Interpreting SF&-36 summary health measures: A response
- Cite this article as:
- Ware, J.E. & Kosinski, M. Qual Life Res (2001) 10: 405. doi:10.1023/A:1012588218728
- 723 Downloads
In response to questions raised about the “accuracy” of SF-36 physical (PCS) and mental (MCS) component summary scores, particularly extremely high and low scores, we briefly comment on: how they were developed, how they are scored, the factor content of the eight SF-36 subscales, cross-tabulations between item-level responses and extreme summary scores, and published and new tests of their empirical validity.
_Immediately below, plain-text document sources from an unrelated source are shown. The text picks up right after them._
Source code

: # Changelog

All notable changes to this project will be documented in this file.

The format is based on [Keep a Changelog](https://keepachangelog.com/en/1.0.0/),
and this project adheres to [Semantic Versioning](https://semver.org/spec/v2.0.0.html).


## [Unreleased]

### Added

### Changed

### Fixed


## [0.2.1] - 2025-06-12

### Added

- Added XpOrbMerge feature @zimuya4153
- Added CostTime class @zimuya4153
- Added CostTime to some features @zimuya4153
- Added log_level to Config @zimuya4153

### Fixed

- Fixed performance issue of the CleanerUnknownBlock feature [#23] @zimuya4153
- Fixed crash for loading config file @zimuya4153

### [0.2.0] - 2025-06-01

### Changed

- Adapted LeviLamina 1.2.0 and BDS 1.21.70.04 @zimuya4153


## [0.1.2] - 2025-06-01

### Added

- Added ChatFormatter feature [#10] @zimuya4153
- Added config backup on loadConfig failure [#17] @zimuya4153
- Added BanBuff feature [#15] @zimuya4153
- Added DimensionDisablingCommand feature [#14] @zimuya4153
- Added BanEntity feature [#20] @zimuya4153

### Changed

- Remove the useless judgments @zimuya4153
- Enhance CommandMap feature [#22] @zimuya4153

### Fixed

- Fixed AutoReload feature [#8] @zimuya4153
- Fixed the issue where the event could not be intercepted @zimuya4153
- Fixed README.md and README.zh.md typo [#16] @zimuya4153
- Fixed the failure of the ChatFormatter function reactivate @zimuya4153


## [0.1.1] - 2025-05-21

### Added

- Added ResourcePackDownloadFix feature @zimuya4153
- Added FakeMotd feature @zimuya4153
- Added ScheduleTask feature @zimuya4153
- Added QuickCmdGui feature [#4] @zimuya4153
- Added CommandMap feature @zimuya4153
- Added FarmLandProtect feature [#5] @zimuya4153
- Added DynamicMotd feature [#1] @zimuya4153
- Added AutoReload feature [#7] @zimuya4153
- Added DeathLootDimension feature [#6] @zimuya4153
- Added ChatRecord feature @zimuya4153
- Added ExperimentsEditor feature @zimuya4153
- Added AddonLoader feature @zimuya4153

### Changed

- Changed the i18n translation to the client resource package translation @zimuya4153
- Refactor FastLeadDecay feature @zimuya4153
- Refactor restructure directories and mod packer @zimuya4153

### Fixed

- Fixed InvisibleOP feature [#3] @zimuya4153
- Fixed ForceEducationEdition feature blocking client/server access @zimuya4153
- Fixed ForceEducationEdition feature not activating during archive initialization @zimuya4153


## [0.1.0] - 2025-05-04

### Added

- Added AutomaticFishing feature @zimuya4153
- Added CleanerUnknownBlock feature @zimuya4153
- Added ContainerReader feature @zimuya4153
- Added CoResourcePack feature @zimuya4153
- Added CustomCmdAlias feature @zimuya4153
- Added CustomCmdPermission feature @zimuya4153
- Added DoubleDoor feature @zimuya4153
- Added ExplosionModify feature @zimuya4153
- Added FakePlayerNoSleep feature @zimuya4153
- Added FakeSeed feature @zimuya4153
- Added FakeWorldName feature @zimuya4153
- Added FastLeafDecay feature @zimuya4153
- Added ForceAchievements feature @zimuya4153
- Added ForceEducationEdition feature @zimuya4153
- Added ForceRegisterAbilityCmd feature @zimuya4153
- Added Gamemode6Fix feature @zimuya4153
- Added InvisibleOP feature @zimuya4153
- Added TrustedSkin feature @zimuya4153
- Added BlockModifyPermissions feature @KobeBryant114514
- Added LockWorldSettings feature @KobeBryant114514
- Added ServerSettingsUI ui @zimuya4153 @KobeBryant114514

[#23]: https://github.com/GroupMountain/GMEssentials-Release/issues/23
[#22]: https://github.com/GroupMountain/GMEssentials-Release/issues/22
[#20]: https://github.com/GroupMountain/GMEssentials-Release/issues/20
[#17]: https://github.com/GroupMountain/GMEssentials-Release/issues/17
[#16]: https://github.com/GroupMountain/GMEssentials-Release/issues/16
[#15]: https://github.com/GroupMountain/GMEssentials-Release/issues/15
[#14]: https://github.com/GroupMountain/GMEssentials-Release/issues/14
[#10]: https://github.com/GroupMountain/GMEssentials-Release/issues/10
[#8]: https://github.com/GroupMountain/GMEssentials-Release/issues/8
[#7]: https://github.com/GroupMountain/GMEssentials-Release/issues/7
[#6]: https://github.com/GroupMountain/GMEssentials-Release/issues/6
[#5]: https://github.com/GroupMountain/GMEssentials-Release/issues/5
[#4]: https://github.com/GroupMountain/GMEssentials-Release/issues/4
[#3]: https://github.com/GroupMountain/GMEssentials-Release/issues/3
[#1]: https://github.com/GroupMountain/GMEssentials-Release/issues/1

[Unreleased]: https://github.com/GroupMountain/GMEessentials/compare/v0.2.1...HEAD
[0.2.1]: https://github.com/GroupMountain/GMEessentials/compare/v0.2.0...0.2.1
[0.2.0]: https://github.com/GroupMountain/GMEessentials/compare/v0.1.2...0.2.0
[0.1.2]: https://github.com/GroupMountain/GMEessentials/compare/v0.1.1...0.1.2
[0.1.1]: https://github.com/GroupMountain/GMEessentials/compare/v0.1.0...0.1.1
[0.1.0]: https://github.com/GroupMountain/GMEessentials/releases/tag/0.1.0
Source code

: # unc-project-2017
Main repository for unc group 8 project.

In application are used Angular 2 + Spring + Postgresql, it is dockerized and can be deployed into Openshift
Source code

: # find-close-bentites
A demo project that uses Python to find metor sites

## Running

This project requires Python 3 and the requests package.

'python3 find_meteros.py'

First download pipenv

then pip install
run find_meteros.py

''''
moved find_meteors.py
Published cross-tabulations between SF-36 items and PCS and MCS scores, reanalyses of public datasets (N = 5919), and preliminary results from the Medicare Health Outcomes Survey (HOS) (N = 172,314) yielded little or no evidence in support of Taft's hypothesis that extreme scores are an invalid artifact of some negative scoring weights. For example, in the HOS, those (N = 432) with “unexpected” PCS scores worse than 20 (which, according to Taft, indicate better mental health rather than worse physical health) were about 25% more likely to die within two years, in comparison with those scoring in the next highest (21– 30)␣category. In this test and in all other empirical tests, results of predictions supported the validity of extreme PCS and MCS scores.
We recommend against the interpretation of average differences smaller than one point in studies that seek to detect “false” measurement and we again repeat our 7-year-old recommendation that results based on summary measures should be thoroughly compared with the SF-36 profile before drawing conclusions. To facilitate such comparisons, scoring utilities and user-friendly graphs for SF-36 profiles and physical and mental summary scores (both orthogonal and oblique scoring algorithms) have been made available on the Internet at www.sf-36.com/test.